Base Rate Neglect in AML

For decades, false positives have plagued Anti Money Laundering (AML) detection efforts, creating an industry-wide challenge. Stories abound of Investigation teams creaking under the ever increasing burden of noisy alerts. Addressing this ever growing volume of alerts is an industry unto itself.

In this post, I will argue that the problem may not be with the alerts or detection system itself but how we interpret what they mean and our failure to view them them through the right lens of probability.

One of the classic examples that highlight our inability to assess probabilities accurately is the medical test paradox.(see footnote for 3B1B’s excellent video)

The Medical Test Paradox 1

Assume that you take a medical test with a sensitivity of 0.99 and a specificity of 0.9 . If the test comes back as positive, what is the probability you have the disease ?
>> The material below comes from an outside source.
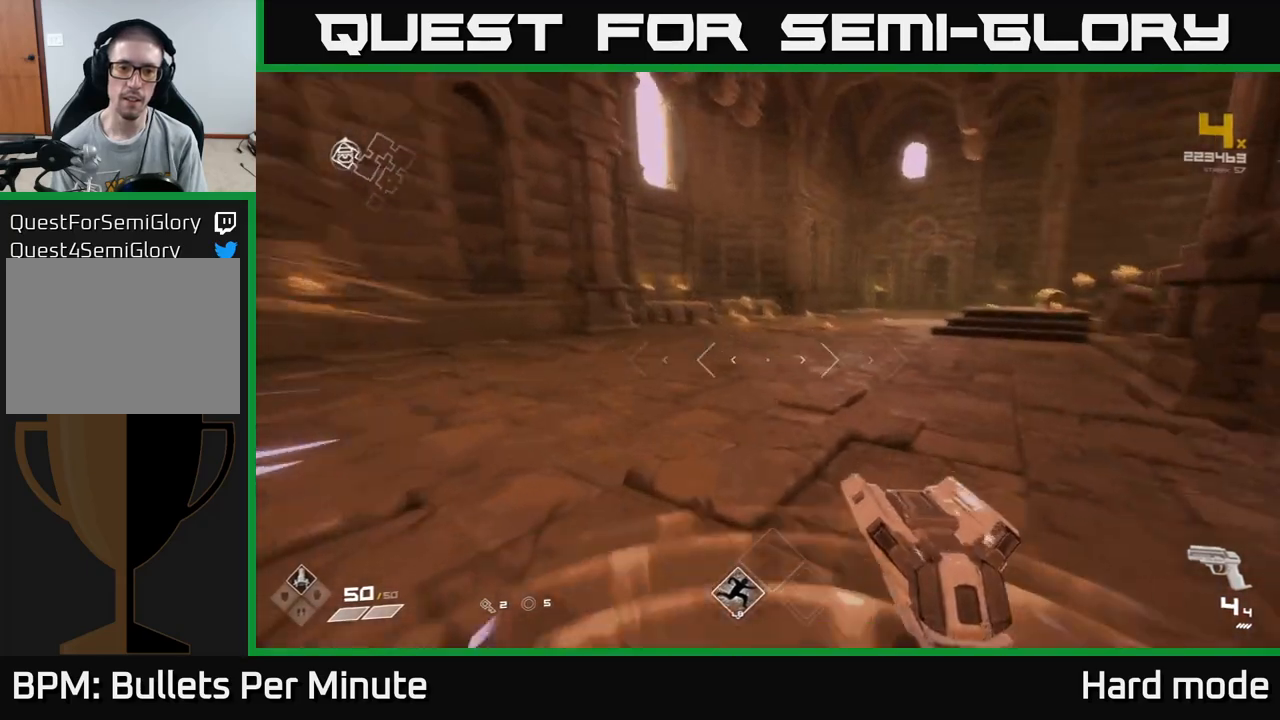
{"buttons": [], "left_stick": "up", "right_stick": "right", "events": [[100, "left_stick", "up"], [150, "right_stick", "center"], [450, "right_stick", "right"]]}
Sensitivity or True Positive rate is the likelihood that the medical test (T) will return a positive result (+) if a patient has the disease(D).

$$ P(T = + \mid D) = 0.99 $$ Specificity or True Negative Rate is the likelihood that the test will return a negative result if a patient does not have a disease.

$$ P(T = - \mid \neg D) = 0.9 $$

The complement of the True Negative Rate or Specificity is the False Positive rate.

$$ P(T = + \mid \neg D) = 1 - P(T = - \mid \neg D) = 1 - 0.9 = 0.1 $$ The True Positive Rate and False Positive Rates represent Sampling probabilities. Given a hypothesis or condition (e.g. the patient has a disease), it tells us how likely we are to observe a specific outcome (e.g. medical test is positive ).

The value we need to compute is $ P(\frac{D}{T = +}) $) . This is also known as the Positive Predictive Value. This is an Inferential Probability. Given an observation (medical test is positive), it tells how likely a hypothesis (patient has the disease) is.

This just requires a simple application of Bayes rule.

$$ P(D \mid T = +) = \frac {P(T = + \mid D) \times P(D)}{P(T = +)} $$

Note the denominator in the above expression simply evaluates the total probability of the test being positive which is give by.

$$ P(T = +) = P(T = + \mid D) \times P(D) + P(T = + \mid \neg D) \times P( \neg D) $$

This simply accounts for the probability that the test can be positive when the patient has the disease or is free of the disease.

Note also that $ P(T = + \mid \neg D) = 1 - P(T = - \mid \neg D) $. We already know the value of the latter term (True Negative Rate).

We already have most of the values we need to compute the required probability. Plugging them below, we get

$$ P(D \mid T = +) = \frac { 0.99 \times P(D)}{ 0.99 \times P(D) + ( 1- 0.9) \times P( \neg D)} $$

This leaves us with two terms we need to determine. $ P(D) $ is the prior probability you will assign to someone having a disease.

Now if this is an extremely rare disease or if you are looking at a patient who is very unlikely to have this disease based on medical history or other demographic and socio-economic factors, you would assign a low prior probability.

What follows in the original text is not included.